### EXERCISE:
Please reproduce the records below word for word, without the pictures.

■ ■ ■ ■ ■

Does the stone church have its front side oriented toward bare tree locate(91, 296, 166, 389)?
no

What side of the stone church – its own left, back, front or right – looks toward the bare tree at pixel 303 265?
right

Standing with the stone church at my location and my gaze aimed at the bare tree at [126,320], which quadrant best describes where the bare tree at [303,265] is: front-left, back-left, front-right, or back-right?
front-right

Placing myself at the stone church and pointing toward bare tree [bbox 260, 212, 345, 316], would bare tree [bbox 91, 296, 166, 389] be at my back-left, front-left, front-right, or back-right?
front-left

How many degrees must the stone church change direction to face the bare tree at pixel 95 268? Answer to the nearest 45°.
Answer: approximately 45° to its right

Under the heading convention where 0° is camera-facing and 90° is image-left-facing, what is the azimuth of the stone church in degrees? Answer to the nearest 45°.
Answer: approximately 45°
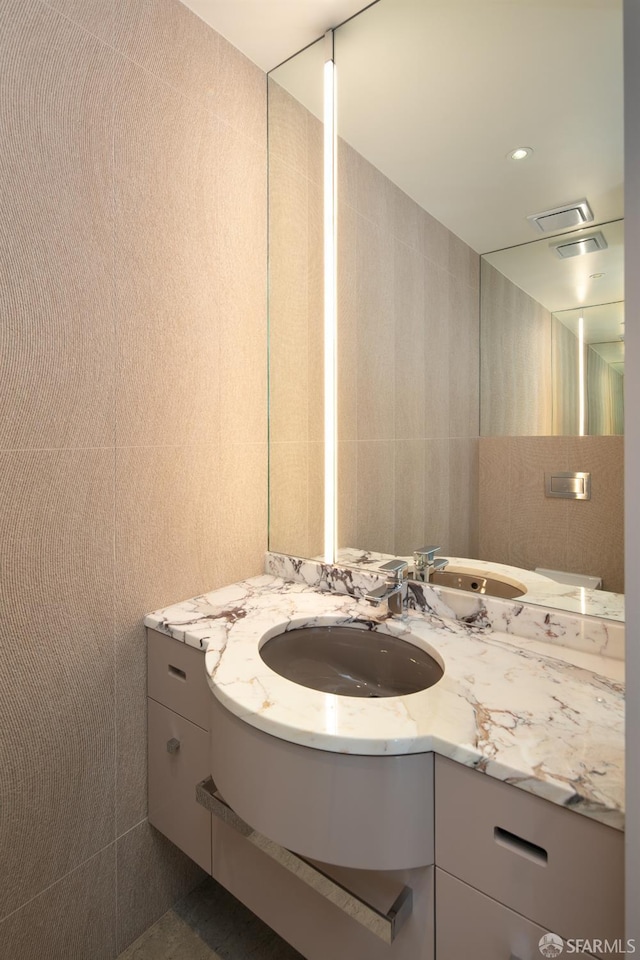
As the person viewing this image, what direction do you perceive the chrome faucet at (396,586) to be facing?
facing the viewer and to the left of the viewer

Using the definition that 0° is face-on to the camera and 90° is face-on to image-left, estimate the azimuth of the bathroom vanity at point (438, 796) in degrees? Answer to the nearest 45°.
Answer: approximately 45°

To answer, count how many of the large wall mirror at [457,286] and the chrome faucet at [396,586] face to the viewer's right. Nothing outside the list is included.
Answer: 0

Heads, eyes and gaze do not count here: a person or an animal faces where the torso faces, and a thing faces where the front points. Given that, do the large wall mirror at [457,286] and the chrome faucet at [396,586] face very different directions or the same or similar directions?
same or similar directions

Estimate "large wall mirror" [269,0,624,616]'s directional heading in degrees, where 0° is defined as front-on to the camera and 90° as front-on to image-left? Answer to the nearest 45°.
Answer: approximately 45°
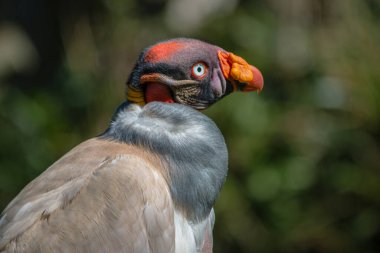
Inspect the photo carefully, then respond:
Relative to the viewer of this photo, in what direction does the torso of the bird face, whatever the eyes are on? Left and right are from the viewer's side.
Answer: facing to the right of the viewer
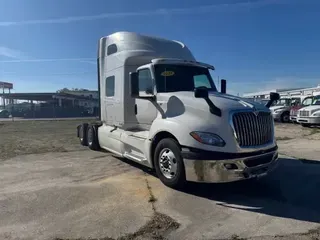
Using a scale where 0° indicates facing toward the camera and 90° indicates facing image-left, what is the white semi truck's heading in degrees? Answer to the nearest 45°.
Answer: approximately 315°

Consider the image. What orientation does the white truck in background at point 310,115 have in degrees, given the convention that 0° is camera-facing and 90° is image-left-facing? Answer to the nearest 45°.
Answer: approximately 45°
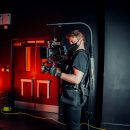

■ ■ ■ ■ ■

### PROBLEM SOLUTION:
Does the stone church have its front side oriented toward bare tree locate(91, 296, 166, 389)?
no

What side of the stone church – its own left, back, front or right – looks toward the bare tree at pixel 303 265?
right

Standing with the stone church at my location and my gaze aimed at the bare tree at [126,320], which quadrant best describes where the bare tree at [303,265] is: front-left, back-left, front-right, or back-right?
front-right

Placing myself at the stone church and pointing toward bare tree [bbox 260, 212, 345, 316], would bare tree [bbox 91, 296, 166, 389] be at my back-left, front-left, front-right, or back-right?
front-left

How many degrees must the stone church change direction to face the bare tree at pixel 95 268? Answer to the nearest 45°.
Answer: approximately 45° to its right

Under the heading convention where 0° is camera-facing and 90° is image-left-facing, what is the azimuth of the stone church in degrees? Answer to the nearest 45°.
Answer: approximately 45°
As the person viewing this image, what direction do you perceive the chrome faucet at (396,586) to be facing?
facing the viewer and to the left of the viewer

Using the definition that 0° is face-on to the camera and 90° is face-on to image-left, estimate the azimuth of the bathroom vanity at point (438, 796) in degrees? Answer to the nearest 45°.
Answer: approximately 45°

To answer, count how many of the large wall mirror at [457,286] and the chrome faucet at [396,586] face to the viewer's right. Nothing outside the list is included.
Answer: 0

Heads, eyes and gaze do not count here: a person or an animal faces where the torso faces, and a thing faces where the front points. Given that, do the large wall mirror at [457,286] and the chrome faucet at [396,586] face very different directions or the same or similar directions?
same or similar directions

Estimate "large wall mirror" [269,0,624,616]'s directional heading in degrees, where 0° is defined as front-on to the camera and 90° as front-on to image-left? Answer to the nearest 45°.
Answer: approximately 45°
Inspect the photo carefully, then respond:
Relative to the viewer of this photo, in what direction does the torso of the bird face, whatever the eyes are on? Left and right are from the viewer's side.
Answer: facing to the right of the viewer
Using a scale where 0° indicates facing toward the camera and 90° indicates facing image-left, what is the white semi truck's heading in degrees? Answer to the nearest 45°.
Answer: approximately 315°

Consider the image. What orientation does the white truck in background at point 310,115 have in degrees, given the convention that 0° is camera-facing and 90° is image-left-facing? Answer to the nearest 45°.
Answer: approximately 45°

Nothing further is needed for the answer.